>>

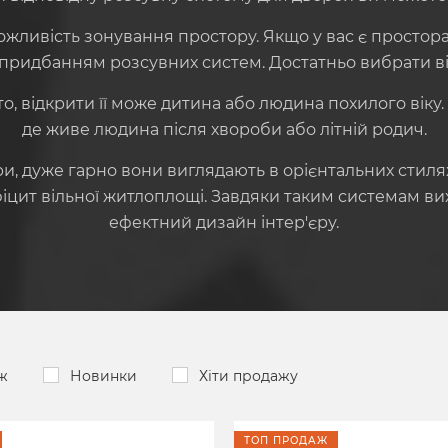
ливість зонування простору. Якщо у вас є простора к
 придбанням розсувних систем. Достатньо вибрати від
, відкрити її може дитина або людина похилого віку.
де живе людина після хвороби або літній родич.
ри, дуже гарно вони виглядають в орієнтальних стилях
фіцит вільної житлоплощі. Завдяки таким системам ви
ефектний дизайн інтер'єру.
ж
Новинки
Хіти продажу
ТОП ПРОДАЖ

<<

# [WHAT IS NEEDED]
Please return only the lines from the one with "придбанням розсувних систем." through the end of the listing, each exactly as written, first and last included.

# [TASK RESPONSE]
 придбанням розсувних систем. Достатньо вибрати від
, відкрити її може дитина або людина похилого віку.
де живе людина після хвороби або літній родич.
ри, дуже гарно вони виглядають в орієнтальних стилях
фіцит вільної житлоплощі. Завдяки таким системам ви
ефектний дизайн інтер'єру.
ж
Новинки
Хіти продажу
ТОП ПРОДАЖ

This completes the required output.